The rhodium and iridium complexes [(tBu2bpy)2M(μ-Cl)]2 (M = Rh (1), Ir (2)) containing the bidentate tBu2bpy (4,4′-di-tert-butyl-2,2′-bipyridyl) ligand were prepared. Dimeric complexes 1 and 2 react with HSiPh3 to give [(tBu2bpy)MH(SiPh3)(μ-Cl)]2 in good yields (M = Rh (3) 92%, Ir (4) 90%). Addition of PiPr3 to 3 or 4 gave monomeric crystalline complexes of the type (tBu2bpy)MH(SiPh3)Cl(PiPr3) (M = Rh (7) and Ir (8)), which adopt a slightly distorted octahedral coordination geometry with the tBu2bpy ligand occupying sites trans to the hydride and chloride ligands, as determined by X-ray crystallography.
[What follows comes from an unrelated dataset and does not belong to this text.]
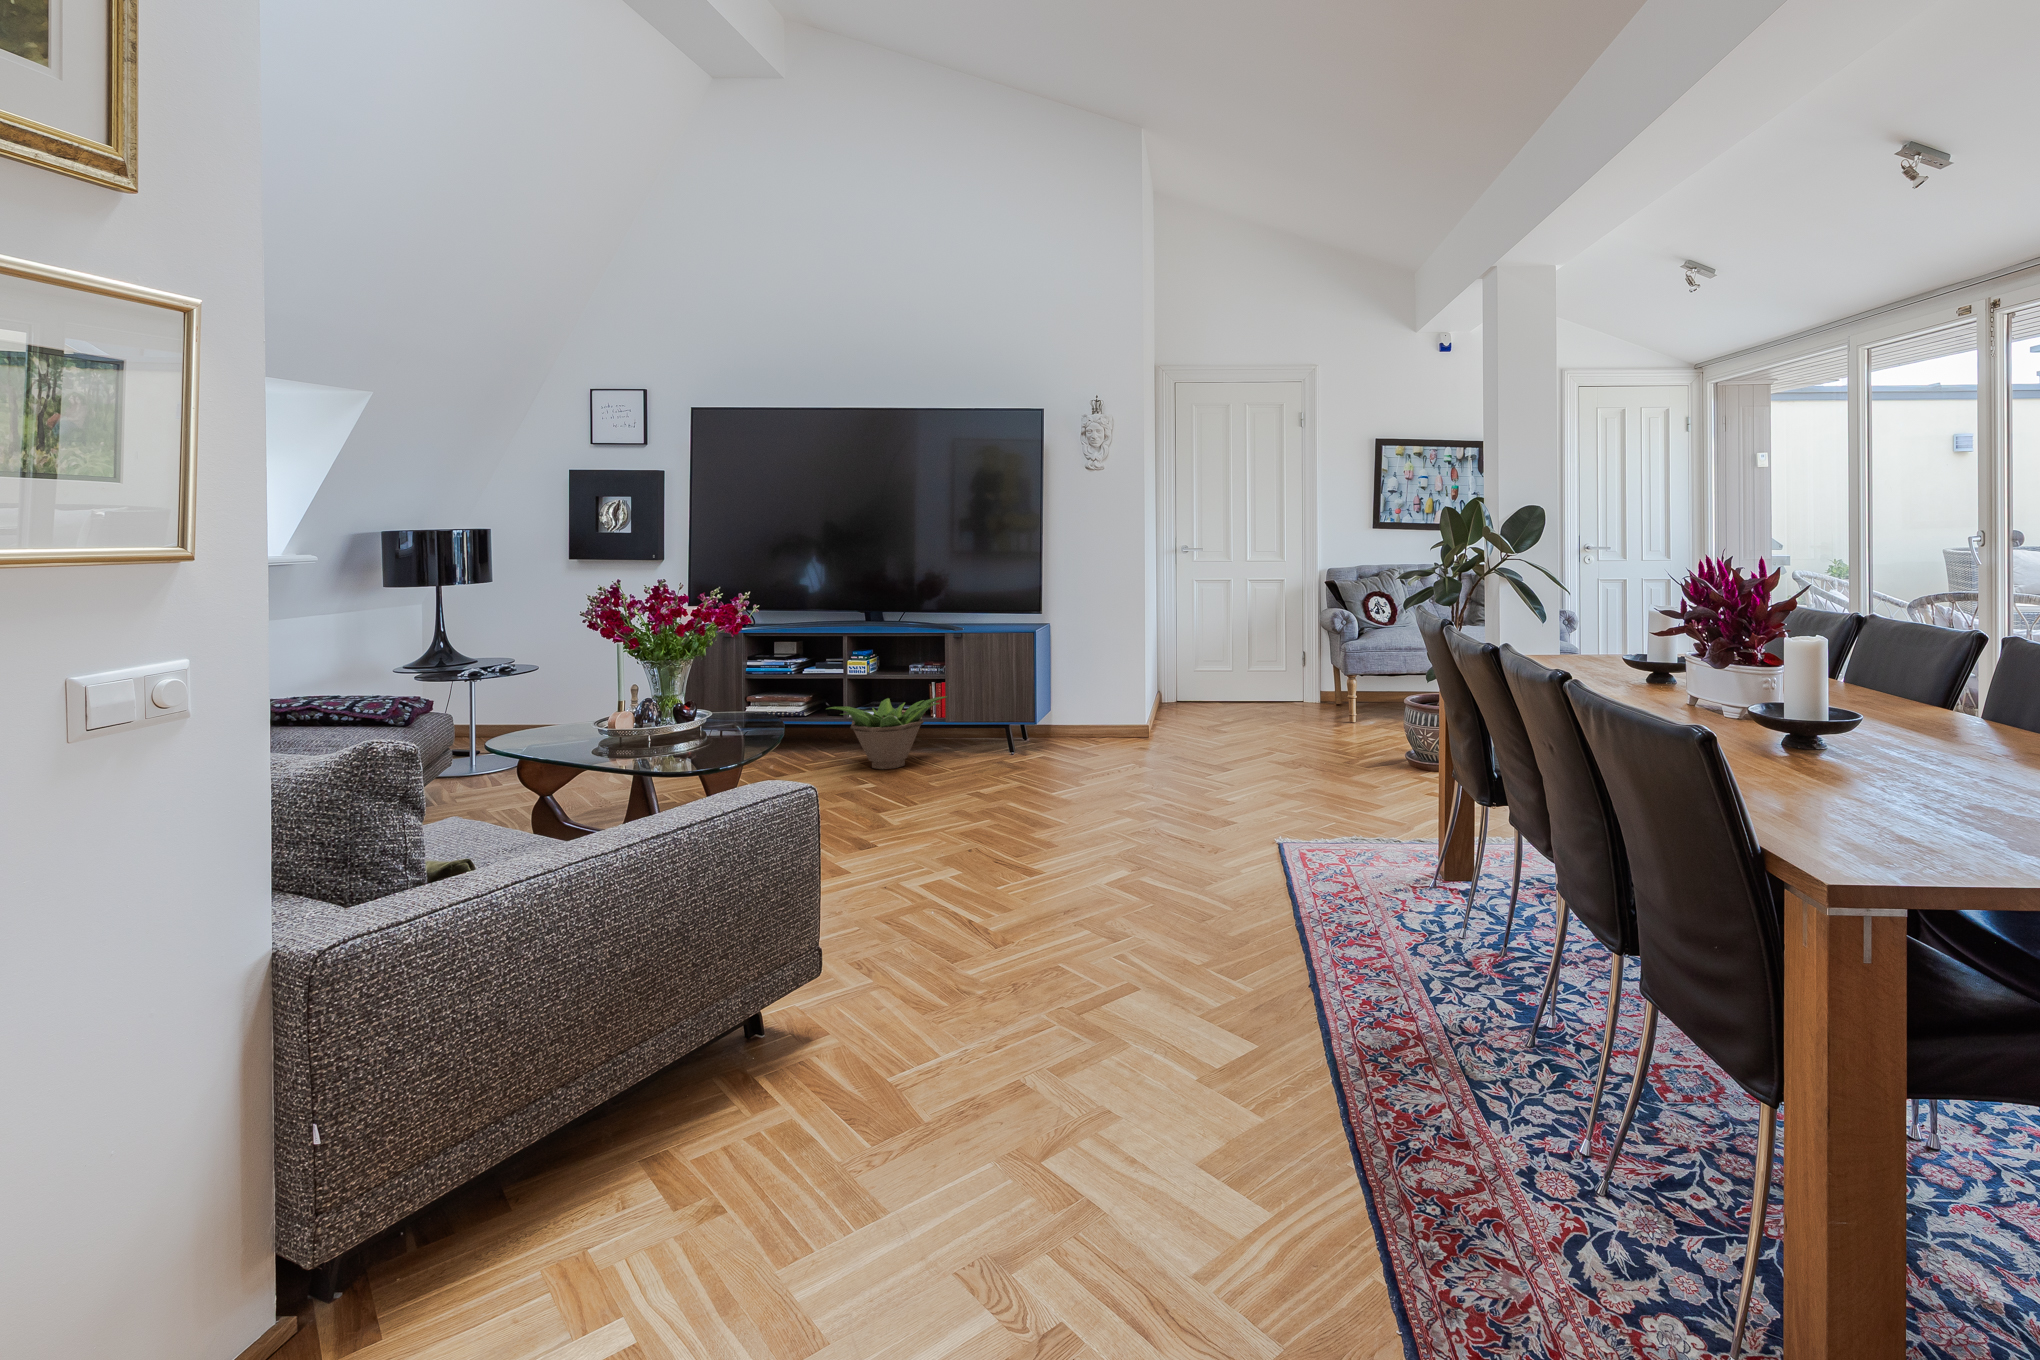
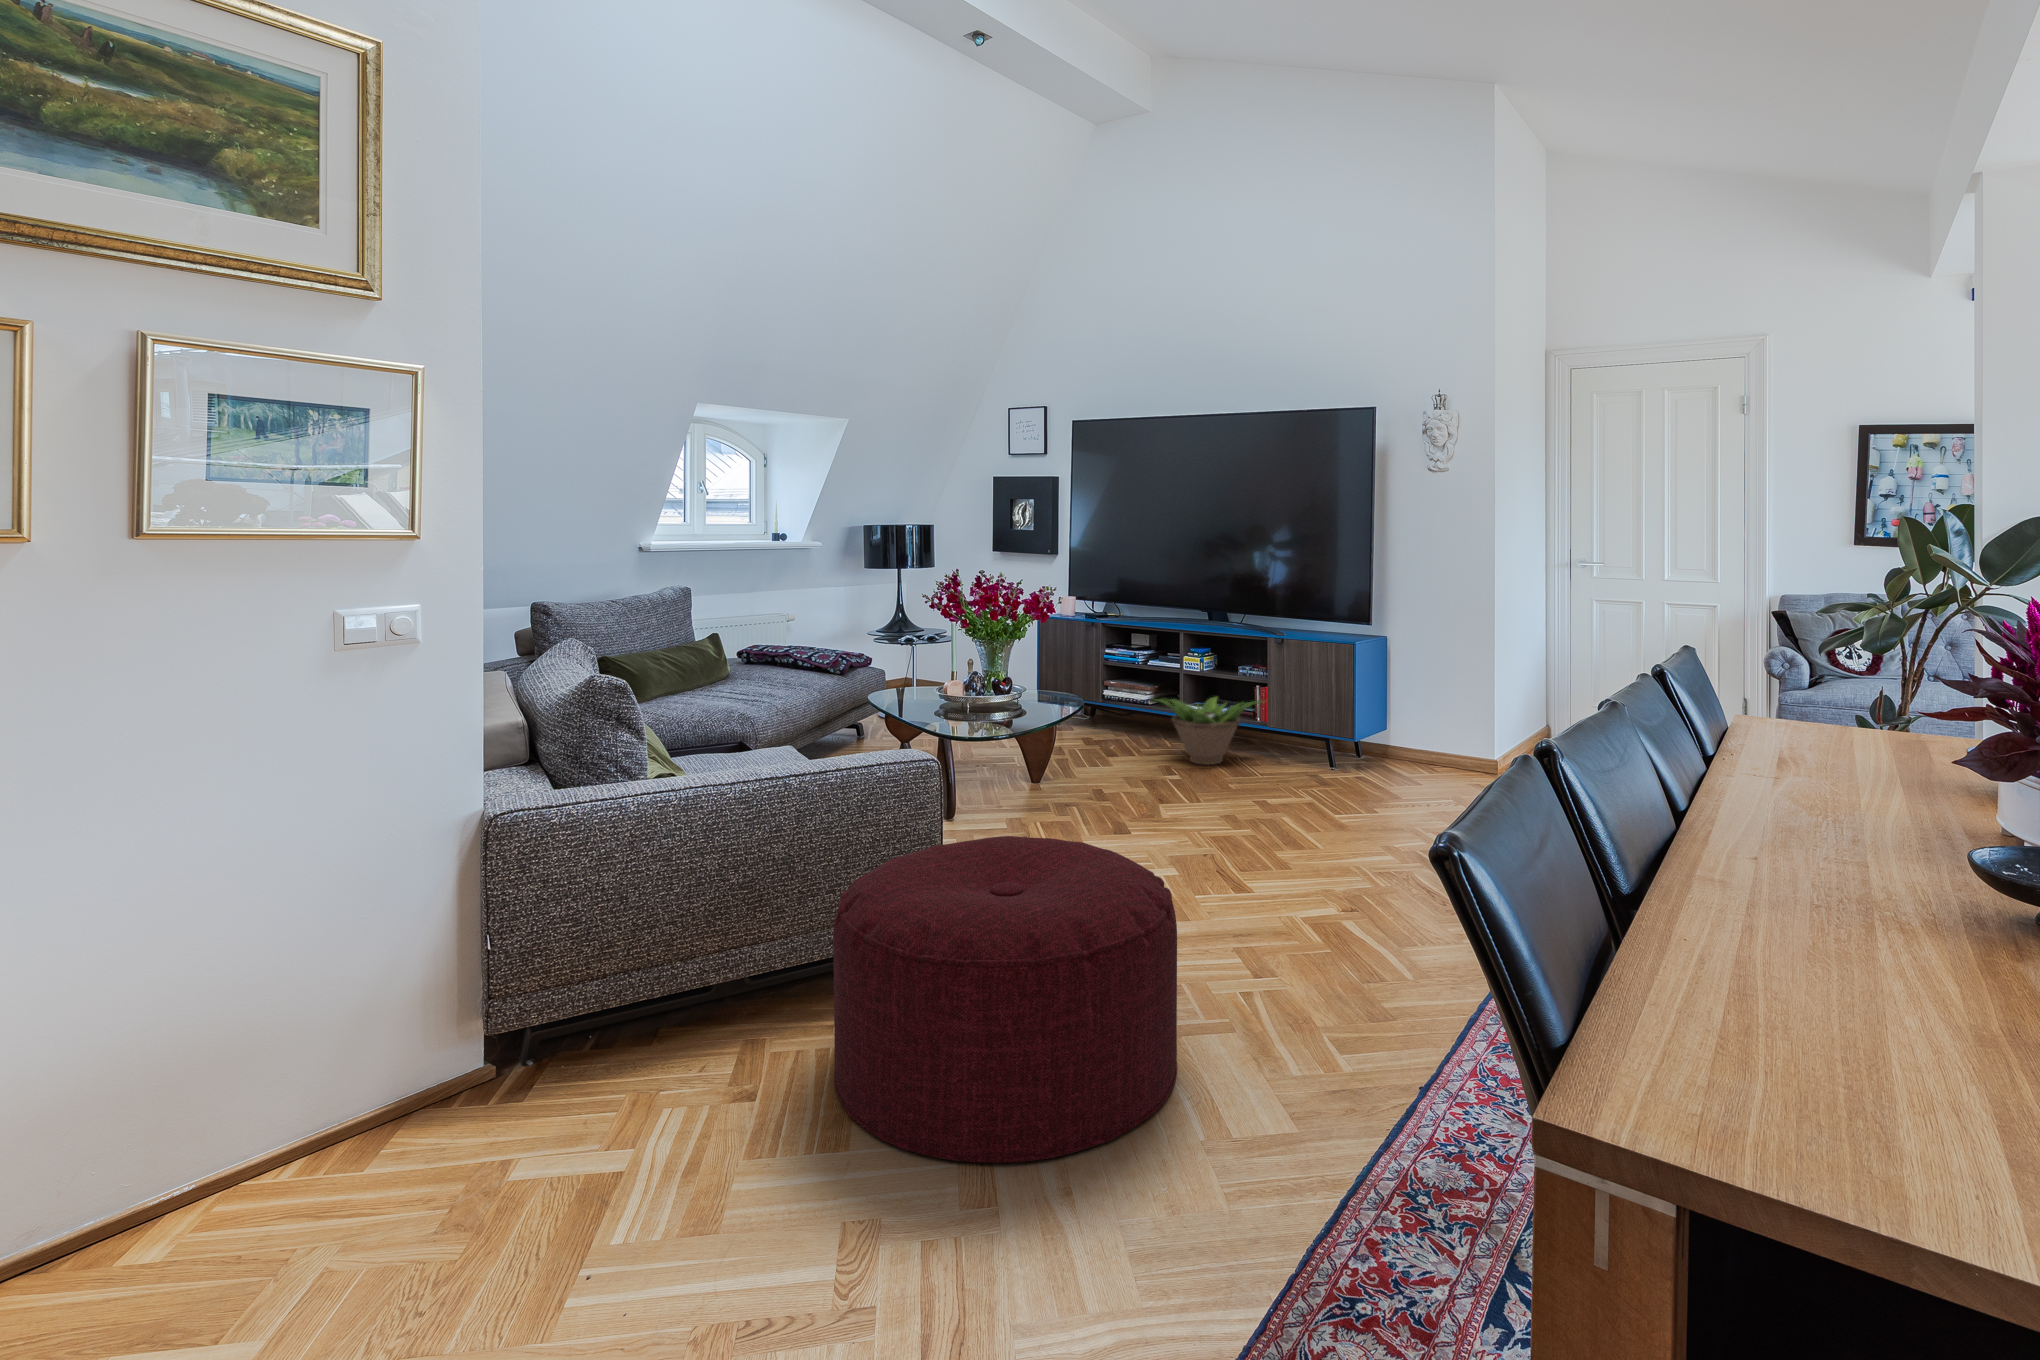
ottoman: none [782,844,1145,1186] -> present [833,836,1177,1163]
Salt metathesis reactions of 7 and 8 produced (tBu2bpy)MH(SiPh3)(R)PiPr3 as monomeric octahedral complexes with the tBu2bpy ligand occupying sites trans to the hydride and R substituents (M = Rh, R = H (11) and M = Ir, R = H (12), Me (14), and Ph (15)). Salt metathesis reactions with 3 and 4 also generated the dimeric, dicationic complexes [(tBu2bpy)M(SiPh3)(μ-H)]2[B(C6F5)4]2, where M = Rh (16) or Ir (17). Thermolysis of 15 at 100 °C in C6H6 for 1 day produced 12 and Ph4Si in 47% yield, and heating 15 in the presence of 1 equiv of HSiR3 (R = Ph, Et) also gave 12, as well as the Si−C coupled product PhSiR3 in >95% yield.